0478 - Der Friedhof der Lebenden
»Nichts, gar nichts.«
»Kannst du Nicole wenigstens lokalisieren? Kannst du feststellen, ob sie noch lebt, ob es ihr gutgeht?«
Abermals verneinte die Telepathin. »Dazu müßte ich halbwegs genau wissen, wo sie sich zuletzt befunden haben. Aber das weiß ich, trotz der bisherigen Verbindung mit Moni einfach nicht. Und aufs Geratewohl nach ihrem Gehirnstrommuster zu suchen -das ist aussichtslos. Dazu brauchte ich wahrscheinlich Merlin und die Bildkugel iri seiner Burg, mit der er jedes Lebewesen auf der Erde jederzeit finden kann, vorausgesetzt, es denkt.«
Zamorra preßte die Lippen zusammen. Er mußte herausfinden, was mit Nicole Duval und Monica Peters geschehen war. Julian und Angelique konnten noch etwas warten. Aber um handlungsfähig zu werden, mußten sie erst einmal aus dieser Straße fort.

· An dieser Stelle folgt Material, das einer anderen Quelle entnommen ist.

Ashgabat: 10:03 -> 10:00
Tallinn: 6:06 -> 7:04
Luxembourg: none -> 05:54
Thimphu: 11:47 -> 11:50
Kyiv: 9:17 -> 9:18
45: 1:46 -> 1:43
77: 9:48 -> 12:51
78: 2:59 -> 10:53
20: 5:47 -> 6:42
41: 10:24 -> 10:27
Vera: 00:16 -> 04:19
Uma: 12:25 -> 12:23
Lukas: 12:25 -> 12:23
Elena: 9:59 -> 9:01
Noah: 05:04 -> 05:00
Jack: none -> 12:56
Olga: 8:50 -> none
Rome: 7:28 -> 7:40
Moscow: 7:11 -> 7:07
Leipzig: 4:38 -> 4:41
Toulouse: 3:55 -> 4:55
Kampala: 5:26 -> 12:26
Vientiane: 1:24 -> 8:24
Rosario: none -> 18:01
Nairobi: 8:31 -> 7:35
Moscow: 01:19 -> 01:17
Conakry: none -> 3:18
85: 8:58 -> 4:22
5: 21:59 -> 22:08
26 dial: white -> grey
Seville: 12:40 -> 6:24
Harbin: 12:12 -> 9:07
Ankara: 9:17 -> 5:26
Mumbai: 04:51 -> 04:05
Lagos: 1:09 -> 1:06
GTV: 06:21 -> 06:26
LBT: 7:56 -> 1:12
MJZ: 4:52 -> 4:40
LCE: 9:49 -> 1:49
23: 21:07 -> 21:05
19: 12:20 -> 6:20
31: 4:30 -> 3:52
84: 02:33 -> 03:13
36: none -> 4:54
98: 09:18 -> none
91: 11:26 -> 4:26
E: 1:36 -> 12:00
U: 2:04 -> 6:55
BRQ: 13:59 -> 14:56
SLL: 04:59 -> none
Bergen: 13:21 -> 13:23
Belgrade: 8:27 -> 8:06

»Mal sehen, ob es irgendwo ein funktionierendes Telefon oder eine bereits geöffnete Kneipe gibt, von wo aus wir ein Taxi herbeirufen können. Wir hätten uns nicht trennen dürfen.«
Er fragte sich, warum Nicole nicht das Amulett zu sich gerufen hatte, wenn Monica und sie plötzlich in Gefahr gerieten. Hatte sie dazu keine Zeit mehr gefunden?
Vielleicht war es auch gar keine schwarzmagische Attacke. Zamorra erinnerte sich an Manuela Ford, die Gefährtin seines Freundes Bill Fleming, der nun auch schon einige Jahre tot war. Manuela war durch einen simplen Verkehrsunfall ums Leben gekommen; ein Betrunkener hatte ihr Auto mit seinem Wagen ungebremst gerammt.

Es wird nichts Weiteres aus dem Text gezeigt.